Elon Musk wants to slash 10% of Tesla's workforce because he has a "very awful feeling" about the economy.
Elon Musk wants to slash 10% of Tesla’s workforce because he has a “very awful feeling” about the economy.

According to an internal email that Reuters has seen, Tesla CEO Elon Musk has a “very awful feeling” about the condition of the economy, and as a result, he is considering putting a recruiting freeze in place as well as cutting up to 10 percent of the company’s workforce.

At the moment, Tesla has around 5,000 job opportunities that are being posted all over the world, and it has 100,000 workers. Late on Thursday, an email with the subject line “stop all hiring globally” was sent to officials at Tesla. This comes only a few days after Elon Musk ordered all staff to return to the office for at least 40 hours a week or risk instant firing.

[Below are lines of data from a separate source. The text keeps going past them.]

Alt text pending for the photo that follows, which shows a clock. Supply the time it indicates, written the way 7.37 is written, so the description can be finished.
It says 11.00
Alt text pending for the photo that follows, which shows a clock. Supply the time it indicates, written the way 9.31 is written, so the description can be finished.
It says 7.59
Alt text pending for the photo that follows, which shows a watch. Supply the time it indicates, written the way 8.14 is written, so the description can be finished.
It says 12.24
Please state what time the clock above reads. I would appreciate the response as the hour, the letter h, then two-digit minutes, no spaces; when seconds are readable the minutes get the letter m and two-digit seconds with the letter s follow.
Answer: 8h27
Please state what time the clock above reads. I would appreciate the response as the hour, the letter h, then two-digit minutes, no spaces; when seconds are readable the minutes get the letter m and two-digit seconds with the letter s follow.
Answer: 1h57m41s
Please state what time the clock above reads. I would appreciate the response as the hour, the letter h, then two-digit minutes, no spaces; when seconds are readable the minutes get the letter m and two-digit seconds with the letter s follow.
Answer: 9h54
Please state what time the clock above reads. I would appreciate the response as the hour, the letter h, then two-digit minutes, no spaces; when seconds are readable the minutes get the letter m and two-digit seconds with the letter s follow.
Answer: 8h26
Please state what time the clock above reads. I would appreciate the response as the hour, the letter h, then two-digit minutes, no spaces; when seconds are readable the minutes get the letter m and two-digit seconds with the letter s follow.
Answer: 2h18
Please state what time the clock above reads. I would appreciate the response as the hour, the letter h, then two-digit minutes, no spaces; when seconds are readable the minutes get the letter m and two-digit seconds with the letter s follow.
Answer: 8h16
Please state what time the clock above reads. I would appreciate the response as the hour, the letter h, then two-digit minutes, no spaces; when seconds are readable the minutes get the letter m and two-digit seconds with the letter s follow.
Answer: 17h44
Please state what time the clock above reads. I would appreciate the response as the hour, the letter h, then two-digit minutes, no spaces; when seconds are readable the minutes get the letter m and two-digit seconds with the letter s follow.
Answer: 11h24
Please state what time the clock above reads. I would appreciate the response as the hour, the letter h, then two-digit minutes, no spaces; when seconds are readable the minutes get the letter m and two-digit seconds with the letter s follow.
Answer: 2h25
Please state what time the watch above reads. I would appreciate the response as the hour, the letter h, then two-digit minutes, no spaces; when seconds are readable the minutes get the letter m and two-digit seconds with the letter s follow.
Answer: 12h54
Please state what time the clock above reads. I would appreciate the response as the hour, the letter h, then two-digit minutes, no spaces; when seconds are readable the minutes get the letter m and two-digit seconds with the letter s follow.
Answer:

After hours, the announcement caused a 3 percent decrease in Tesla’s stock price. The corporation as a whole and Musk in particular did not respond to the Guardian’s requests for comment.

There has not been a significant decrease in demand for Tesla automobiles or any other electric vehicles as of now. The typical warning signs of an impending recession, such as rising dealer inventories and increased incentives in the United States, have not yet materialised.

But since the billionaire used his shares to finance a proposed acquisition of Twitter, which looks to have stalled for the time being, Tesla’s price has been pummelling, plummeting 22 percent since the beginning of the year. Concerns over the state of the international economy and the influence of China’s Covid-19 shutdown in Shanghai, which is the location of a Tesla plant, have both contributed to a decline in the share price of the firm.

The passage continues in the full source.